> [Work to complete]:
Which of the lines below holds the string "Sony"? Copy every line that does.

________________________

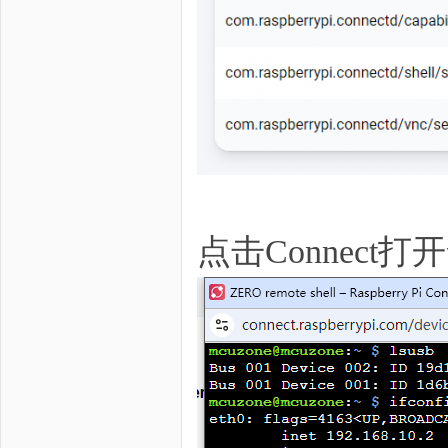
点击Connec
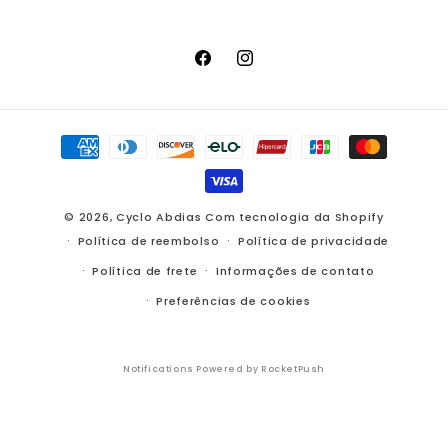
Facebook
Instagram
Formas
de
pagamento
© 2026,
Cyclo Abdias
Com tecnologia da Shopify
Política de reembolso
Política de privacidade
Política de frete
Informações de contato
Preferências de cookies
Notifications Powered by RocketPush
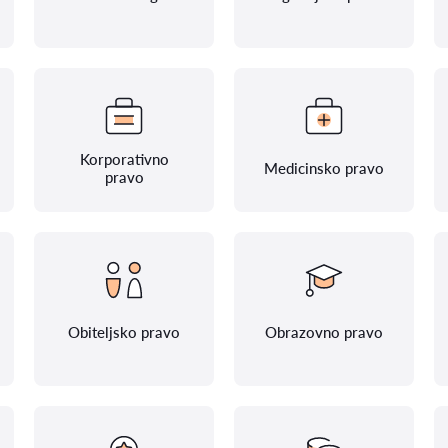
Korporativno
Medicinsko pravo
pravo
Obiteljsko pravo
Obrazovno pravo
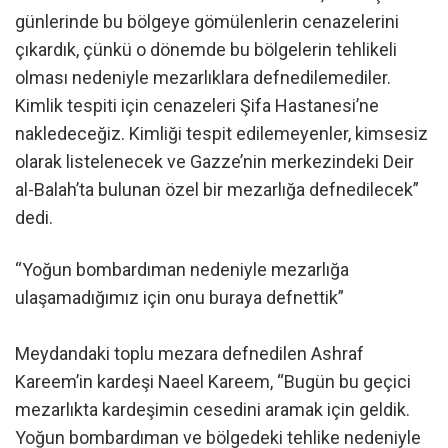
günlerinde bu bölgeye gömülenlerin cenazelerini
çıkardık, çünkü o dönemde bu bölgelerin tehlikeli
olması nedeniyle mezarlıklara defnedilemediler.
Kimlik tespiti için cenazeleri Şifa Hastanesi’ne
nakledeceğiz. Kimliği tespit edilemeyenler, kimsesiz
olarak listelenecek ve Gazze’nin merkezindeki Deir
al-Balah’ta bulunan özel bir mezarlığa defnedilecek”
dedi.
“Yoğun bombardıman nedeniyle mezarlığa
ulaşamadığımız için onu buraya defnettik”
Meydandaki toplu mezara defnedilen Ashraf
Kareem’in kardeşi Naeel Kareem, “Bugün bu geçici
mezarlıkta kardeşimin cesedini aramak için geldik.
Yoğun bombardıman ve bölgedeki tehlike nedeniyle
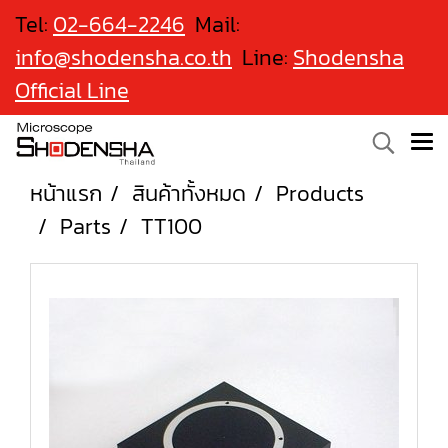
Tel:
02-664-2246
Mail:
info@shodensha.co.th
Line:
Shodensha
Official Line
หน้าแรก
สินค้าทั้งหมด
Products
Parts
TT100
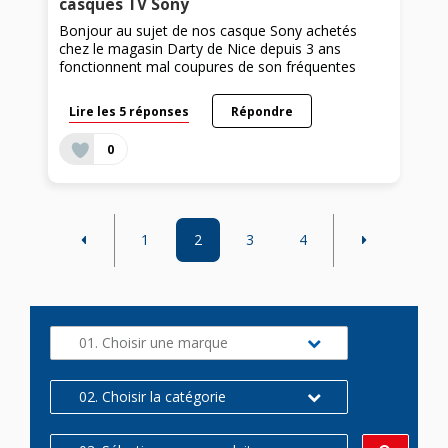
casques TV Sony
Bonjour au sujet de nos casque Sony achetés
chez le magasin Darty de Nice depuis 3 ans
fonctionnent mal coupures de son fréquentes
Lire les 5 réponses
Répondre
0
1
2
3
4
01. Choisir une marque
02. Choisir la catégorie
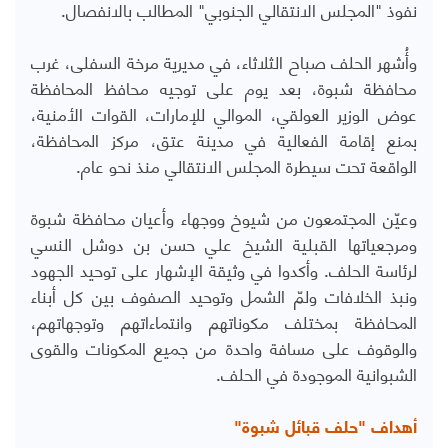
نفوذ "المجلس الانتقالي الجنوبي" المطالب بالانفصال.
وأُشهر الحلف صباح الثلاثاء، في مديرية مرخة السفلى، غرب
محافظة شبوة، بعد يوم على توجيه محافظ المحافظة
عوض الوزير العولقي، الموالي للإمارات، القوات الأمنية،
بمنع إقامة الفعالية في مدينة عتق، مركز المحافظة،
الواقعة تحت سيطرة المجلس الانتقالي منذ نحو عام.
وعيّن المجتمعون من شيوخ ووجهاء وأعيان محافظة شبوة
ومرجعياتها القبلية الشيخ علي حسن بن دوشل النسي
لرئاسة الحلف. وأكدوا في وثيقة الإشهار على توحيد الجهود
ونبذ الخلافات ولمّ الشمل وتوحيد الصفوف بين كل أبناء
المحافظة بمختلف مكوناتهم وانتماءاتهم وتوجهاتهم،
والوقوف على مسافة واحدة من جميع المكونات والقوى
الشبوانية الموجودة في الحلف.
أهداف "حلف قبائل شبوة"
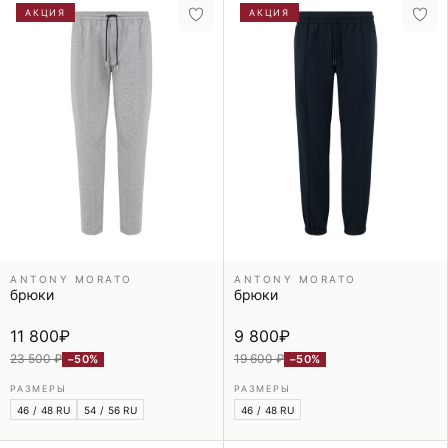
АКЦИЯ
АКЦИЯ
ANTONY MORATO
ANTONY MORATO
брюки
брюки
11 800
₽
9 800
₽
23 500 ₽
19 600 ₽
−50%
−50%
РАЗМЕРЫ
РАЗМЕРЫ
46 / 48 RU
54 / 56 RU
46 / 48 RU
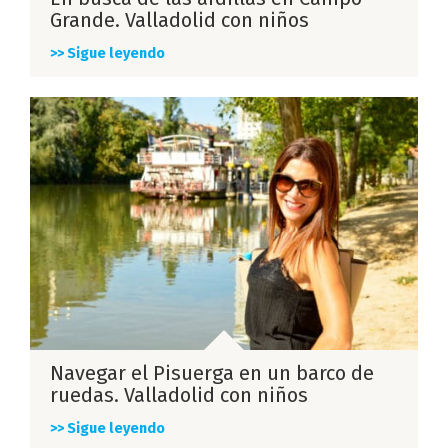
Grande. Valladolid con niños
>> Sigue leyendo
Navegar el Pisuerga en un barco de
ruedas. Valladolid con niños
>> Sigue leyendo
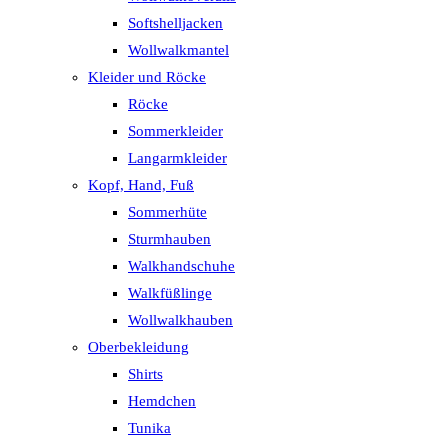
Softshelljacken
Wollwalkmantel
Kleider und Röcke
Röcke
Sommerkleider
Langarmkleider
Kopf, Hand, Fuß
Sommerhüte
Sturmhauben
Walkhandschuhe
Walkfüßlinge
Wollwalkhauben
Oberbekleidung
Shirts
Hemdchen
Tunika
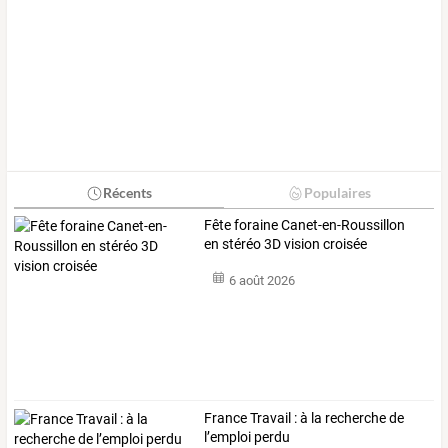
Récents
Populaires
Fête foraine Canet-en-Roussillon
en stéréo 3D vision croisée
6 août 2026
France Travail : à la recherche de
l’emploi perdu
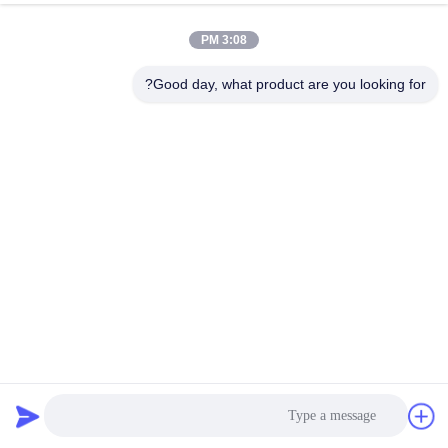
کیفیت
3:08 PM
با
Good day, what product are you looking for?
ما
تماس
بگیرید
درخواست
نقل قول
نقشه
سیفتر چرخشی با کارایی بالا برای غربالگری کربن فعال شده
سایت
کوکس نفتی
غربالگر صفحه گردان
2025-03-06
PRIVACY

________________________

> [Exercise response]:
casques TV Sony
Bonjour au sujet de nos casque Sony achetés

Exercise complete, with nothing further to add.